● Aim: Please copy every line of the records below word for word, leaving out the pictures.

[Dataset excerpt]
--- Start ---
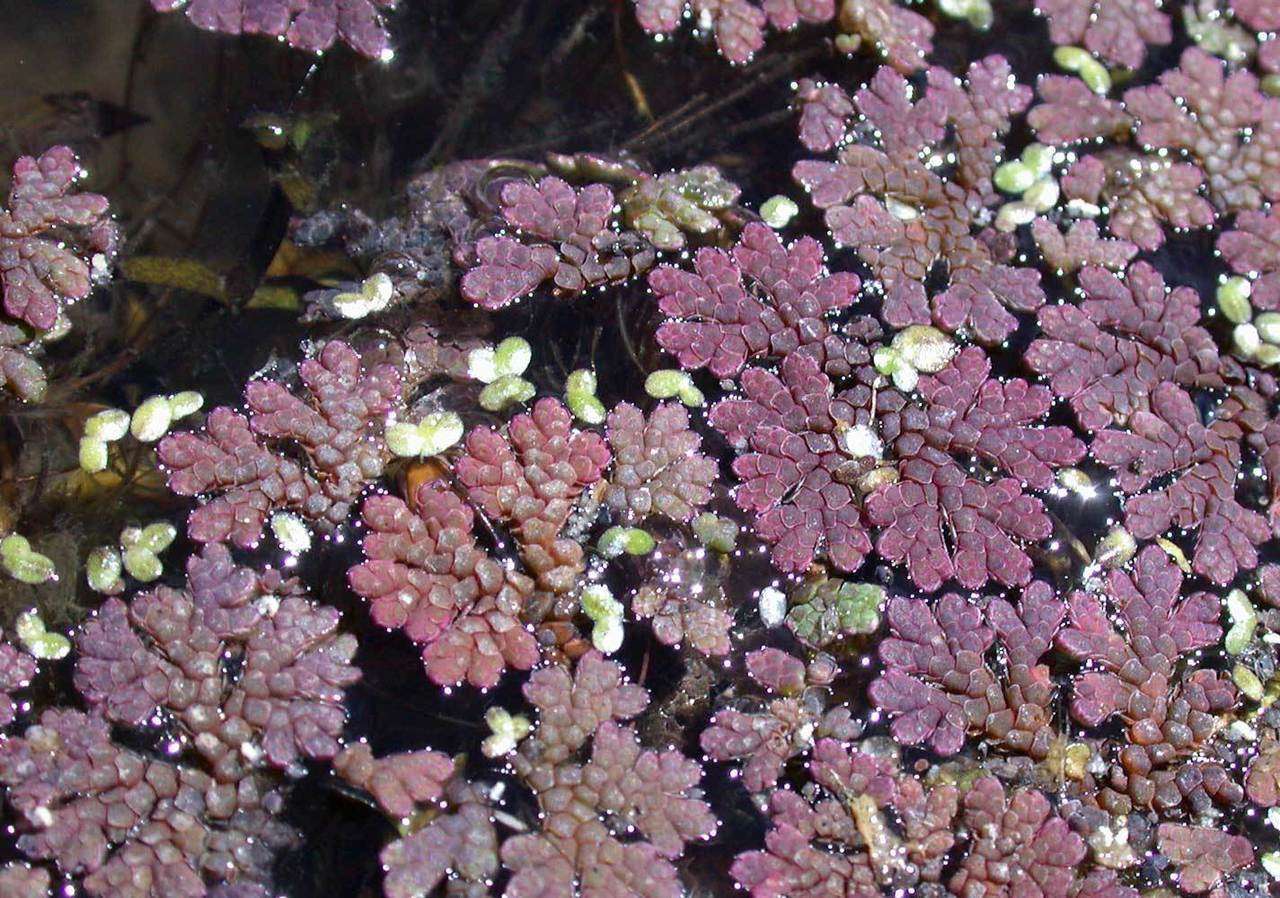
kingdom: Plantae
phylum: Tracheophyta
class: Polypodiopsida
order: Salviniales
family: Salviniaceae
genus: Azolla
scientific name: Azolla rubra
--- End ---
● Answer in full:
kingdom: Plantae
phylum: Tracheophyta
class: Polypodiopsida
order: Salviniales
family: Salviniaceae
genus: Azolla
scientific name: Azolla rubra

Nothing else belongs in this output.